Auch zwischen 2022 und Anfang dieses Jahres war ich häufig mit der Bahn zwischen meinen beiden Wohnsitzen unterwegs. Die Strecke war zwar deutlich kürzer, doch die Probleme schienen sich in dieser Zeit zu häufen. Einiges war sicherlich auf notwendige Baustellen zurückzuführen, schließlich muss das Schienennetz instand gehalten werden. Anderes war jedoch weniger nachvollziehbar: Schon bei wenigen Schneeflocken kam es vor, dass man plötzlich stundenlang am Bahnhof warten musste, weil Züge ausfielen oder sich massiv verspäteten. Die anfängliche Gelassenheit wich zunehmend einem Gefühl der Ohnmacht.

Dieses Wochenende erreichte die Situation eine neue Dimension. Ich musste unerwartet in einem Hotel übernachten, da es am selben Tag keine Zugverbindung mehr zu meinem Ziel gab. Ein nicht allzu heftiges Unwetter in Berlin, Brandenburg und Niedersachsen hatte offenbar ein weitreichendes Chaos ausgelöst. Mein ursprünglich geplanter Zug hatte so viel Verspätung, dass ich mich entschied, stattdessen eine bereits zwei Stunden verspätete Verbindung zu nehmen, um wenigstens schon mal in Richtung Frankfurt zu gelangen. Bis Frankfurt summierte sich die Verspätung dann auf insgesamt vier Stunden. Der DB Navigator war dabei leider selten aktuell und zeigte mir manche Züge gar nicht erst an.

In Frankfurt am Main angekommen, hieß es dann: ab zur DB-Information. Eine Weiterfahrt nach Basel war nicht mehr möglich, und ein Taxi wäre schlichtweg zu weit und der Schlaf dahin gewesen. Doch es kam noch besser: Nach knapp einer Stunde in der Schlange, kurz vor Mitternacht, erfuhr ich, dass laut Bahn auch alle Hotels ausgebucht waren.

Glücklicherweise fand Booking.com noch ein freies Zimmer direkt neben dem Bahnhof, das sogar unter der angegebenen Preisgrenze von 120 € pro Person lag. Mal hoffen, dass es diesmal mit dem Fahrgastrechteformular keine Probleme gibt und ich das Geld fürs Hotel wiedersehe.

So konnte ich aber immerhin noch sechs Stunden Schlaf finden, am nächsten Morgen entspannt frühstücken und ein wenig vom Hotelzimmer aus arbeiten, bevor die Reise mit dem nächsten Zug fortgesetzt wurde. Dieser fuhr zwar pünktlich ab, erreichte sein Ziel aber dennoch mit einer Stunde Verspätung. Die Ironie ist kaum zu ertragen.

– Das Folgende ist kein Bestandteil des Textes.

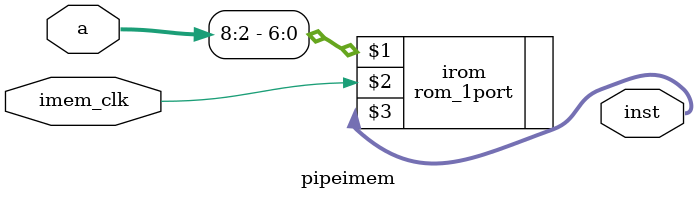
<source format=v>
module pipeimem(a, inst, imem_clk);
	input [31:0]	a;
	input 			imem_clk;
	output [31:0]	inst;
	
	rom_1port irom(a[8:2], imem_clk, inst);
endmodule
</source>
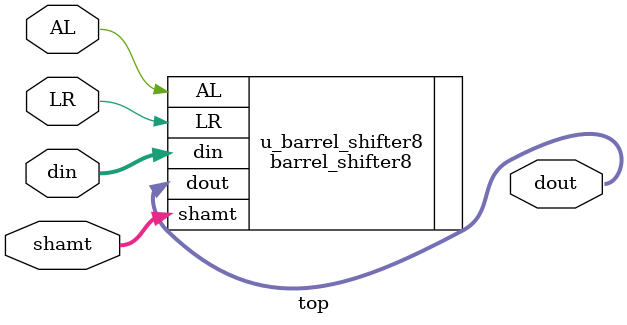
<source format=v>

module top(
        input [7:0] din,
        input [2:0] shamt,
        input LR,
        input AL,
        output [7:0] dout
    );

    barrel_shifter8 u_barrel_shifter8(
                        .din(din),
                        .shamt(shamt),
                        .LR(LR),
                        .AL(AL),
                        .dout(dout)
                    );
endmodule

</source>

Es ist für mich schwer zu fassen, wie sich die Situation kontinuierlich verschlechtert. Während ich früher noch sagen konnte, dass drei von vier Fahrten ohne größere Probleme verliefen, ist es heute, wenn es hochkommt, nur noch eine von vier.

Ich fahre eigentlich unglaublich gerne Zug und ziehe es dem Auto bei weitem vor, doch Deutschland scheint einen förmlich dazu zwingen zu wollen, doch wieder auf den Mietwagen oder das eigene Auto zurückzugreifen. Das nächste Mal werde ich wohl genau das tun müssen.